The mAP is calculated by finding the Average Precision (AP) for each class and then averaging over the number of classes:

\[ \mathrm{mAP} = \frac{1}{K} \sum_{k=1}^K \mathrm{AP}_k \]

4.3 Training/Validation/Testing Sets

Now that we have established metrics, we still need to define the data that will be used for evaluating the metric. You usually need:

  • a Training set that you use for learning the algorithm.

  • a Dev or Validation set, that you use to tune the parameters of the algorithm.

  • a Test set, that you use to fairly assess the performance of the algorithm. You should not try to optimise for the test set.

Why so many sets? Because you want to avoid over-fitting. Even if your model has many parameters, it is easy to overfit your training set with enough training. Thus, we need a testing set to check the performance on unseen data.

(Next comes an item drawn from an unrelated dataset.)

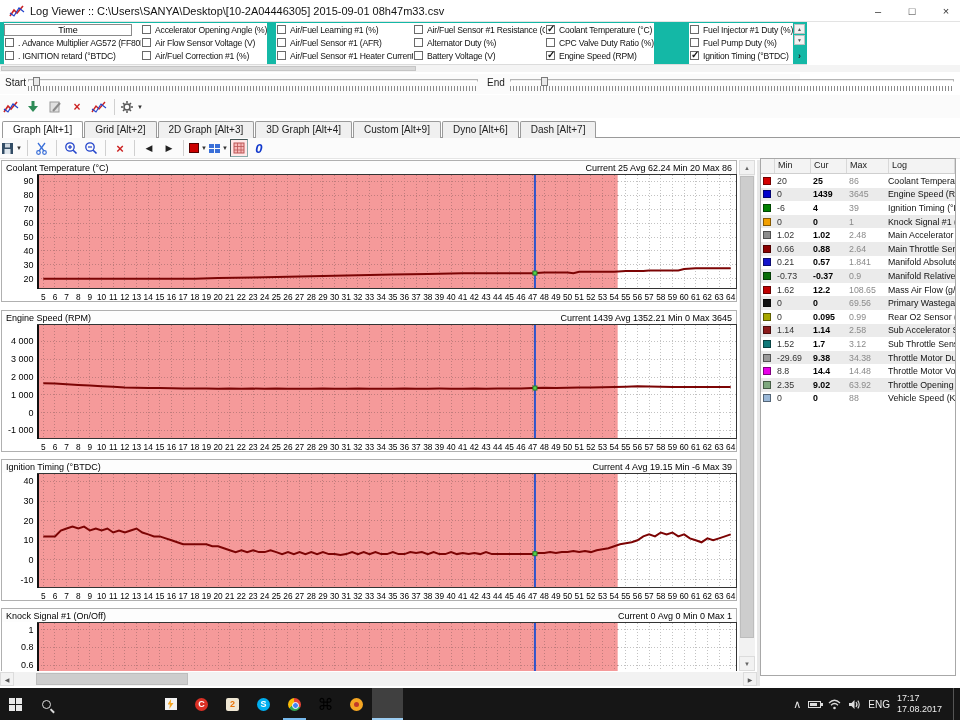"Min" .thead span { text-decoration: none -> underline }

Now, if you tune the parameters of your algorithm to perform better on the testing set, you are likely to overfit it as well. But we want to use the testing set as a way of accurately estimating the performance on unseen data. Thus we use a different set, the dev/validation set, for any parameter estimation.

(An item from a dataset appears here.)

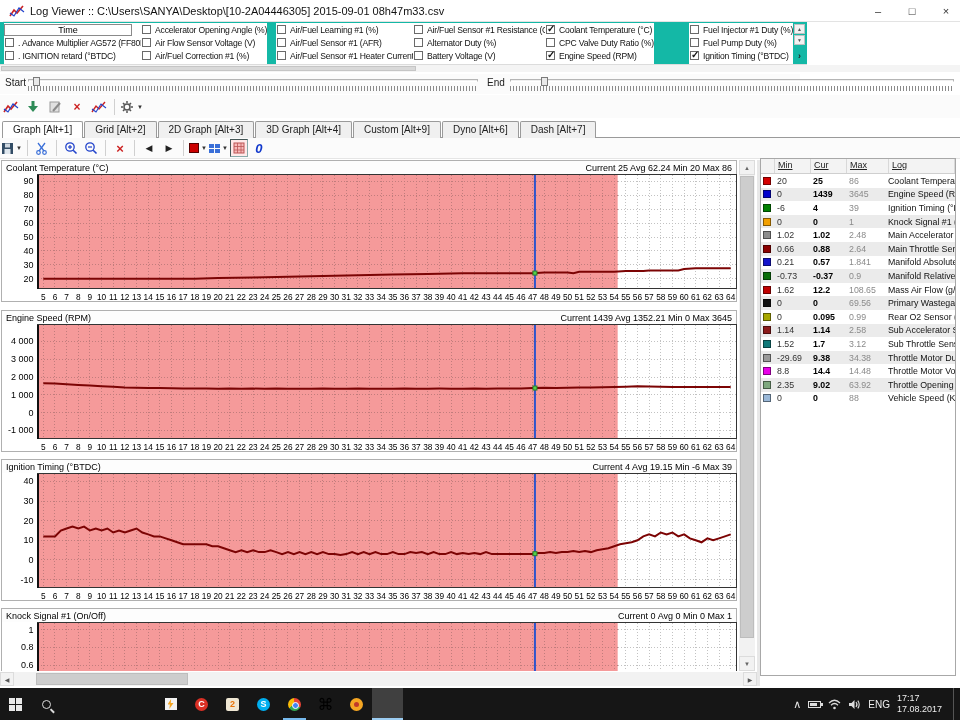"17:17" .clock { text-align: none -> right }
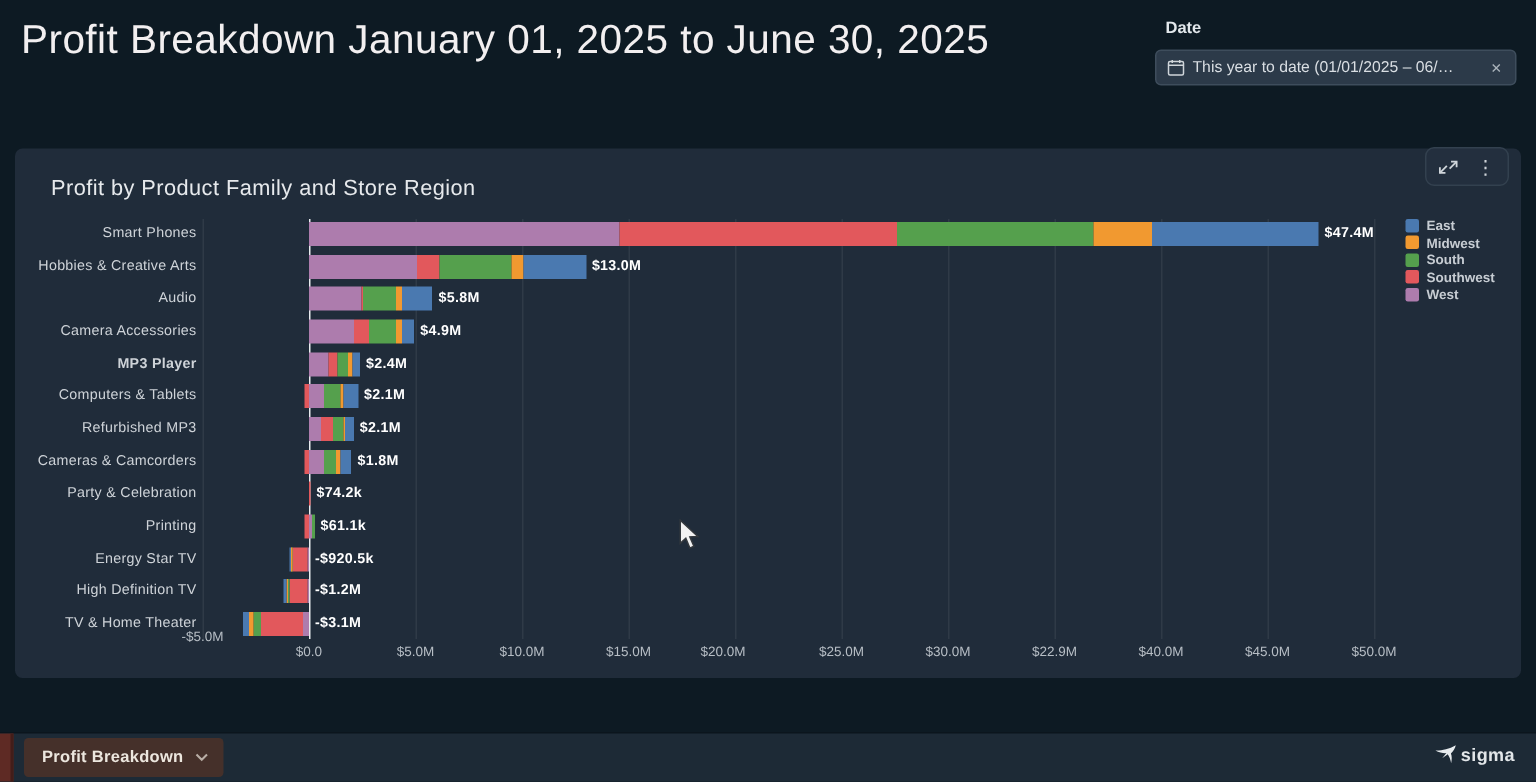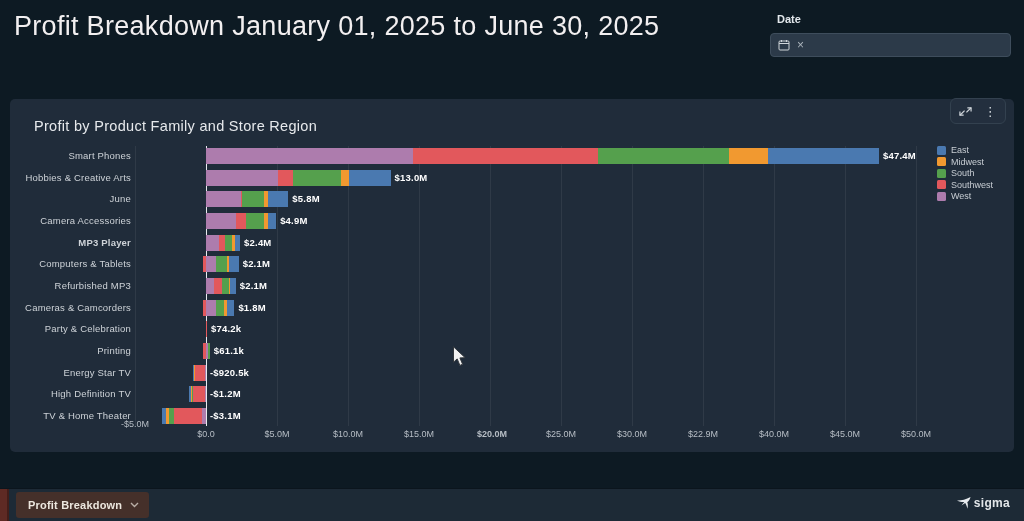"This year to date (01/01/2025" span.chip-text { html: none -> <span>This year to date (01/01/2025 – 06/…</span> }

Important: the test and dev sets should contain examples of what you ultimately want to perform well on, rather than whatever data you happen to have for training.

How large do the dev/test sets need to be?

  • Training sets: as large as you can afford.

  • Validation/Dev sets with sizes from 1,000 to 10,000 examples are common. With 100 examples, you will have a good chance of detecting an improvement of 5%. With 10,000 examples, you will have a good chance of detecting an improvement of 0.1%.

  • Test sets should be large enough to give high confidence in the overall performance of your system. One popular heuristic had been to use 30% of your data for your test set. This is makes sense when you have say 100 to 10,000 examples but maybe when you have billion of training examples. Basically, think that you want to catch the all possible edge cases of your system.

4.4 Take Away

When approaching a new project, your first steps should be to design your Training/Validation/Test sets and decide on the metrics. Only then should you start thinking about which classifier to train.

Remember that the metrics are usually not the be-all and end-all of the evaluation. Each metric can only look at a particular aspect of your problem. You need to monitor multiple metrics.

As the project progresses, it is expected that the datasets will be updated and that new metrics will be introduced.